Although grades are not the major focus of our academic environment, they are important to some of our learners and families. The below tips not only could impact a student’s grades, but also impact participation and engagement (which are important to our entire community). Never bad skills to practice?!
6 Practical Ways to Improve Your Grades
Getting good grades is a wonderful investment in your future, as high marks set you up for scholarships that help pay for college. You may even be offered a free ride for a great school if your grades are high enough. Here are some tips provided by Shoreline Learning to help you improve your grades.
Write all of your assignments down in a planner as soon as they are given to you. It’s best to list them on the day they due. Refer to your list at least once per week so you don’t forget a project that isn’t due for several weeks. Using a different colour ink for each subject is a great way to organize your assignments. This makes it easy to see which books you need to bring home at the end of each school day. Just turning in your homework on time goes a long way toward improving your grades.
It is easy to get distracted when you’re sitting in class listening to a long lecture, but listening and understanding everything your teacher says is much better for your learning and development. Taking notes forces you to focus on what’s being said. It also gives you something to refer back to when you’re completing a homework assignment or studying for a test.

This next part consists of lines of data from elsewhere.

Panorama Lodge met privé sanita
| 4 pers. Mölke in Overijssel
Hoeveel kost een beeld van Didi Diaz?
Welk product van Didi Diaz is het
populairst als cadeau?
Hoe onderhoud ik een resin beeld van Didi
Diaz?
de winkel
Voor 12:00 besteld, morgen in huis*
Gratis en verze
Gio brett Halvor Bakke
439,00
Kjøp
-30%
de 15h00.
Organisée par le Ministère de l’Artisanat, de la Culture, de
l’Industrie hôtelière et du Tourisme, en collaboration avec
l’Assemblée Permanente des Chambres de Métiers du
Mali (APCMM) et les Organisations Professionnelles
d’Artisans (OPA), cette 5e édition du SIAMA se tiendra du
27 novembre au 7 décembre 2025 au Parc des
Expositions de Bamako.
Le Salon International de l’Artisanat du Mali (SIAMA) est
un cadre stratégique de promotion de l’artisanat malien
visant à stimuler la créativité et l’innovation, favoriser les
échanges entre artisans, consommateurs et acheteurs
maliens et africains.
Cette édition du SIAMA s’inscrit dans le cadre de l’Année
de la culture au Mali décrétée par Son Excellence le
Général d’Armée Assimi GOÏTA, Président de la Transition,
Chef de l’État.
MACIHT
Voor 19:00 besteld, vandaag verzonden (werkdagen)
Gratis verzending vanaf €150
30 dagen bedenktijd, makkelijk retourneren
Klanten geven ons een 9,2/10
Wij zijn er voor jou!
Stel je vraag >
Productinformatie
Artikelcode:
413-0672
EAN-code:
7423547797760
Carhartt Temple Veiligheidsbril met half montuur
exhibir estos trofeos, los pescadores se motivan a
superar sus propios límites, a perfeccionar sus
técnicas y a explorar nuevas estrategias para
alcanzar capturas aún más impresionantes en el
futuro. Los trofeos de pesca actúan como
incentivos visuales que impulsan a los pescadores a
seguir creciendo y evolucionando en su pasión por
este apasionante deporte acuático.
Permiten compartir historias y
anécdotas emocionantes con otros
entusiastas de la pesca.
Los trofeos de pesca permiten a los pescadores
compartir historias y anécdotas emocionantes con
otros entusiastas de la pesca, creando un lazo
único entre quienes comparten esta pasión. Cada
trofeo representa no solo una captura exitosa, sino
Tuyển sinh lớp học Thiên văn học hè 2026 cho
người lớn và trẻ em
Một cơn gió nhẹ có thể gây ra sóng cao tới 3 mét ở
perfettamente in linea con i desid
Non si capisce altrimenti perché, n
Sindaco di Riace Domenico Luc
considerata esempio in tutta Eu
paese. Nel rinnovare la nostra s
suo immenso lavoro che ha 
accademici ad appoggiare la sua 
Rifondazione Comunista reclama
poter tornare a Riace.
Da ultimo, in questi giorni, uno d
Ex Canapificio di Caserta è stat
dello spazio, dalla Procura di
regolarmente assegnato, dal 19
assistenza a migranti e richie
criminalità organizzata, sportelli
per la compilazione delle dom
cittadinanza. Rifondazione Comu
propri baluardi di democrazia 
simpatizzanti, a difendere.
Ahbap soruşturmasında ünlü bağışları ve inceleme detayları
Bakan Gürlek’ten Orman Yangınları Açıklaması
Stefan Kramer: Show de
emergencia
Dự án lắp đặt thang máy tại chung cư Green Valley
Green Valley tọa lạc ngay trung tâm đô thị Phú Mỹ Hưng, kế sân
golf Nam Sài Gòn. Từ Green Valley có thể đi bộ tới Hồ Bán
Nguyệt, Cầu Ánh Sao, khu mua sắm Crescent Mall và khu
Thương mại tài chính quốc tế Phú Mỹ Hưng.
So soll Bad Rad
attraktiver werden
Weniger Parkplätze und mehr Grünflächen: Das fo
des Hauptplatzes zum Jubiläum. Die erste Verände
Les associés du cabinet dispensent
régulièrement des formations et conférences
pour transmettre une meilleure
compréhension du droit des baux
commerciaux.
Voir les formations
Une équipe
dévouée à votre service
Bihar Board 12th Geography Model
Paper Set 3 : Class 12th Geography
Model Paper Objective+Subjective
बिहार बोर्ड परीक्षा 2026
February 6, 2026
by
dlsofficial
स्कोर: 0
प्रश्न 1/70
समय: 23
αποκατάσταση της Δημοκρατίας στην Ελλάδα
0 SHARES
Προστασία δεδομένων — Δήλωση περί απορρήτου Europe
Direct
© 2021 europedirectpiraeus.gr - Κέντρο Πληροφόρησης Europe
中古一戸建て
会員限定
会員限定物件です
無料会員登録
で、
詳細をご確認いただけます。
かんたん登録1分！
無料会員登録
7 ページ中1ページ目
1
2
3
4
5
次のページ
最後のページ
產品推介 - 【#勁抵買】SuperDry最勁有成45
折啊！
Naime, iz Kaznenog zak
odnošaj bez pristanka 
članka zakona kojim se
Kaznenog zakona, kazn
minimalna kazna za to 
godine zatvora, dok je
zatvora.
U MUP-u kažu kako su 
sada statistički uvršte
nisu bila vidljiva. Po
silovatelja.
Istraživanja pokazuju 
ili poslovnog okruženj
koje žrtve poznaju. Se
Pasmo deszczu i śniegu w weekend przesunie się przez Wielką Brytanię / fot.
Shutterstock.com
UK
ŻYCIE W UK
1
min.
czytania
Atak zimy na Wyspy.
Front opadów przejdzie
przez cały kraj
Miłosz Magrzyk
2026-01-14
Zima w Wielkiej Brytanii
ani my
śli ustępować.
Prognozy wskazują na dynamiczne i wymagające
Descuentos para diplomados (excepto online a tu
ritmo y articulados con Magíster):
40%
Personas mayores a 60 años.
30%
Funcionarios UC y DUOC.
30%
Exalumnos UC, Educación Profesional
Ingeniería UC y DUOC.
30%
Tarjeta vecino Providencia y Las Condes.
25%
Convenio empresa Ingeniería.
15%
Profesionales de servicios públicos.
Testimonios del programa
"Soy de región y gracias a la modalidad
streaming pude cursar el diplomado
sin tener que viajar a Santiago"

Another way to help you focus during a long lecture in class is to read the material before the teacher talks about it. Write down any questions that you have while you are reading the chapter so you can ask the teacher about them later. Understanding the material is key if you want to do well on tests and get good grades on your report cards.
Study With A Group
Studying with a group will help you remember the material and bond with your classmates at the same time. Spend a few hours quizzing each other about everything you learned in class. It’s easier to remember the information you need to know during a test if you have repeated it out loud.
Sit in Front
Sitting in the front of the classroom is helpful for several reasons. One is that it’s easy to get distracted by what’s going on in front of you, so sitting in the front row minimizes distractions. Another reason to sit in the front is because it’s easier for you to see everything the teacher is doing if it’s happening right in front of you.
Talk to Your Teachers
If you find yourself struggling with a class, it’s smart to sit down with the teacher and make a plan to improve your grade. They may offer you extra credit assignments or give you the name of a student who would be willing to tutor you. Teachers are much more willing to work with students who talk to them about improving their grades than those who ignore a worsening grade and aren’t actively working to improve it.